5. Pagayuban Sumarah
Aliran ini menjadi sebuah organisasi resmi pada tahun 1950. Pagayuban Sumarah
merupakan organisasi besar yang dimulai sebagai gerakan kecil dengan pemimpinnya
bernama R. Ng. Sukirno Hartono dari Yogyakarta yang menerima wahyu pada tahun 1935.
Seperti halnya aliran kebatinan yang lainnya, Pagayuban Sumarah juga mempunyai ajaran
yang harus dianut dan di praktikkan oleh para pengikutnya untuk mencapai kesempurnaan
jiwa atau martabat sumarah.
III. Kesimpulan
Kejawen adalah sebuah kepercayaan yang terutama dianut di Pulau Jawa oleh suku Jawa
dan suku bangsa lainnya yang menetap di Jawa dan Kejawen murupakan segala sesuatu yang
berhubungan dengan adat dan kepercayaan jawa. Bagi orang Jawa hakikat Kejawen adalah
kebatinan, artinya mistisisme atau secara literal adalah ilmu tentang sesuatu yang berada di
batin. Sehingga banyak opini umum tentang Kejawen yang mengatakan bahwa Kejawen
berisikan seni, budaya, tradisi, ritual, sikap serta filosofi orang-orang jawa. Kejawen bermula
dari dua tokoh misteri, yaitu sri dan Sardono. Ajaran kejawen mengakui keesahan Tuhan yang
menjadi inti ajaran Kejawen. Sinkretisme kejawen merupakan watak dasar dalam kepercayaan
yang ada dalam masyarakat jawa. Kemampuan orang jawa membuka diri, memberi dan
menerima paham, memberikan aroma spiritual. Dari sisi historis, orang Jawa selalu membuka
diri terhadap pengaruh lain. Sehingga Kejawen tidak menutup diri kepada agama-agama lain.

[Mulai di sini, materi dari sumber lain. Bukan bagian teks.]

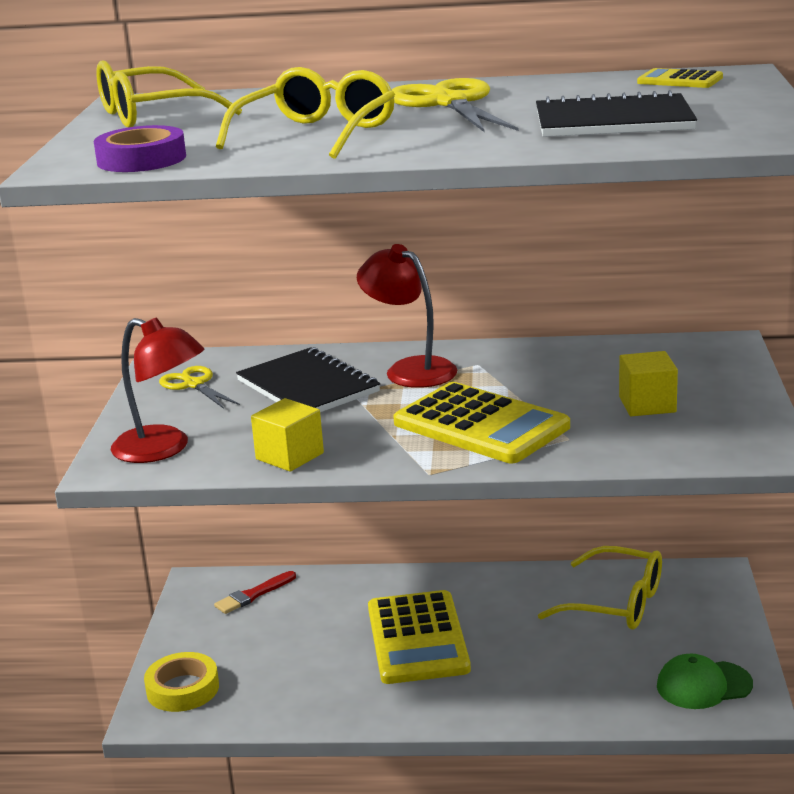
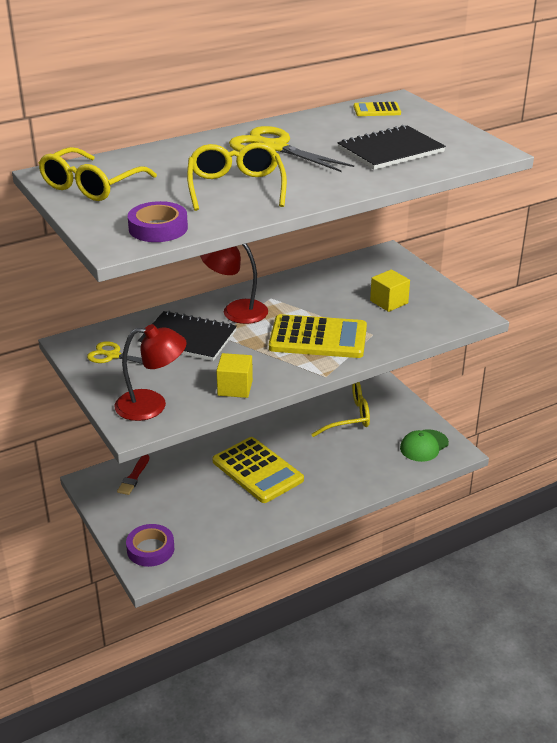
camera: 35 degrees left, 10 degrees up
(183, 689) = (150, 549): yellow tape -> purple tape

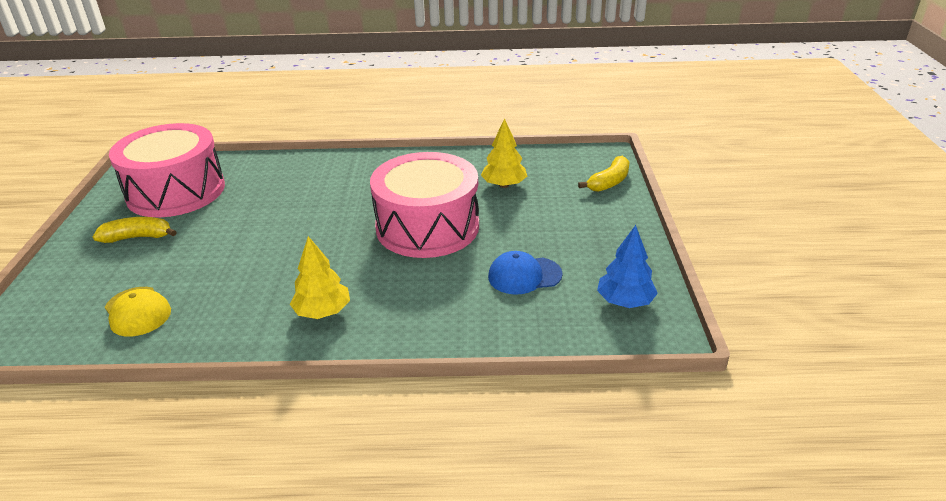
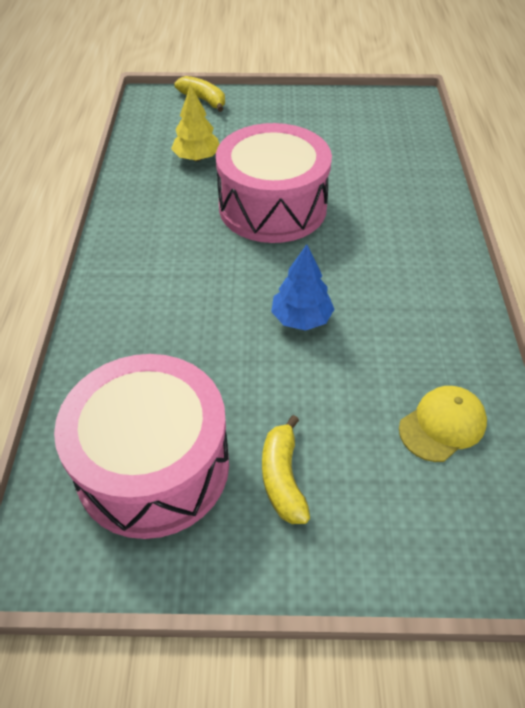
camera: 90 degrees left, 15 degrees up
(323, 312) = (417, 268): yellow tree -> none
(524, 275) = (351, 152): blue cap -> none
(625, 301) = (380, 110): blue tree -> blue tree (301, 318)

Salah satu tradisi upacara dalam kepercayaan kejawen yang masih sering dilakukan adalah
Slametan, adalah suatu acara syukuran dengan mengundang beberapa kerabat atau tetangga.

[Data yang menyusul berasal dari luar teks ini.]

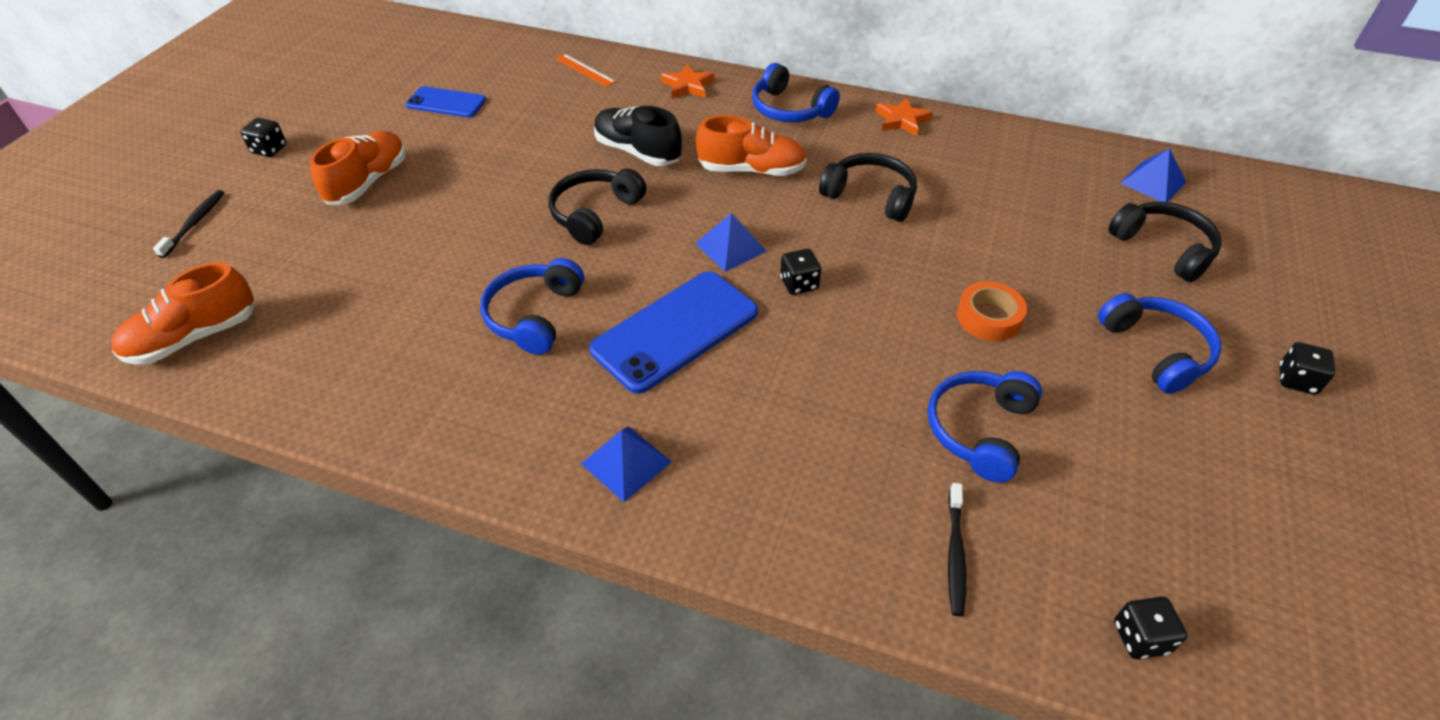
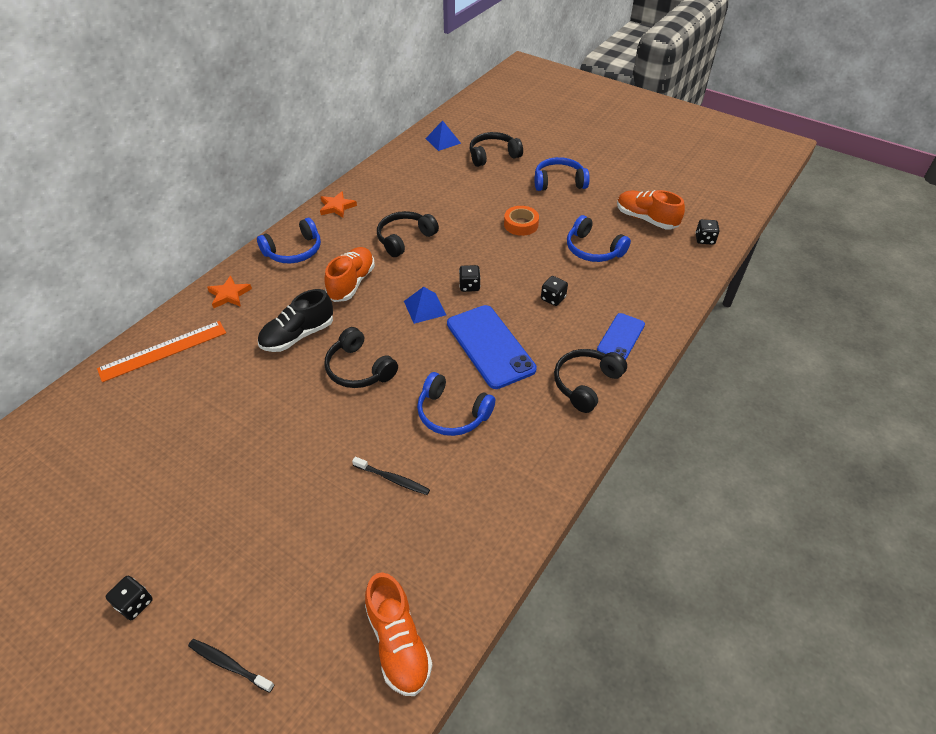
camera: 75 degrees left, 0 degrees up
(368, 182) = (241, 514): orange shoe -> orange shoe (646, 219)
(446, 103) = (148, 451): blue phone -> blue phone (621, 337)
(585, 70) = (163, 350): orange ruler -> orange ruler, size x1.81
(626, 462) = (586, 384): blue pyramid -> black headphones
(955, 554) = (660, 277): black toothbrush -> black toothbrush (393, 479)
(1296, 380) = (587, 153): black dice -> black dice (553, 298)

Kejawen sampai sekarang ini masih tetap dijalankan karena kejawen merupakan suatu upaya
spritual ke arah pendekatan diri kepada Tuhan yang dilakukan oleh sebagian masyarakat
Jawa.
IV. Daftar Pustaka
Abimanyu, Petir, Mistik Kejawen, Yogyakarta, 2014.
Astiyanto, Heniy, Filsafat JawaYogyakarta,Warta Pustaka, 2006.
Daruri,Amin, Islam dan Kebudayaan Jawa, Yogyakarta: Gama Media, 2002.
Ekopriyono, Adi, The Spirit of Pluralism Jakarta,Elex Media Komptindo, 2005.
Endaswara,Suwardi Agama Jawa,Yogyakarta: Narasi-lembu, 2015.
Koentjaraningrat, Kebudayaan Jawa Jakarta, Balai Pustaka, 1994.
Purwadi & Dwiyanto, Joko, Filsafat Jawa Yogyakarta, Panji Pustaka, 2006.
Saksono, Gatut & Wicoyo,Joko,Sinkretisme Jawa, Yogyakarta: Elmetera, 2019.
Setyodarmodjo, H. Soenarko ,Menggali Filsafat dan Budaya Jawa Jakarta, Prestasi Pustaka,
2007.
Sutiyono, Poros Kebudayaan Jawa, Yogyakarta: Graha, 2013.